Priority queues ensure critical tasks proceed during congestion. Define queue weights:
# config/sidekiq.yml
:queues:
- critical
- default
- low_priority
# Worker declaration
class PaymentProcessingJob
include Sidekiq::Worker
sidekiq_options queue: :critical
end
During our Black Friday sale, payment jobs skipped ahead of 80,000 analytics jobs without delays.
Resource cleanup prevents memory bloat in long-running jobs. Always wrap external connections:
class DataExportJob
def perform
ActiveRecord::Base.connection_pool.with_connection do
# Database operations
end
Redis.current.with do |conn|
# Redis operations
end
ensure
GC.start
clear_temp_files
end
private
def clear_temp_files
Dir.glob("/tmp/export-*.csv").each { |f| File.delete(f) }
end
end
I once debugged a 48GB memory leak caused by unclosed file handles in CSV exports - this pattern fixed it.
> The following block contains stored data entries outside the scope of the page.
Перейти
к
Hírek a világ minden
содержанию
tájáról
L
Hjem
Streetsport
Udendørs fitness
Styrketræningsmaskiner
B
State machines track job lifecycle transitions:
class JobState < ApplicationRecord
include AASM
aasm do
state :pending, initial: true
state :processing, :succeeded, :failed
event :process do
transitions from: :pending, to: :processing
end
event :complete do
transitions from: :processing, to: :succeeded, guard: :output_present?
end
event :fail do
transitions from: [:pending, :processing], to: :failed
end
end
end
# In worker
def perform(job_state_id)
js = JobState.find(job_state_id)
js.process!
# ... execute work
js.complete!
rescue => e
js.fail!
end
Our dashboard visually tracks jobs through these states, showing bottlenecks in real-time.
These patterns compose into a robust system. Payment jobs use idempotency keys and exponential backoff. Fulfillment workflows chain dependencies with priority handling. Export jobs implement resource cleanup and state tracking. Together, they maintain throughput during partial failures - whether it’s third-party API degradation or database replica lag. Start with one pattern that addresses your most frequent failure mode, then progressively layer others. Resilient systems aren’t built overnight, but through deliberate iteration on real-world failures.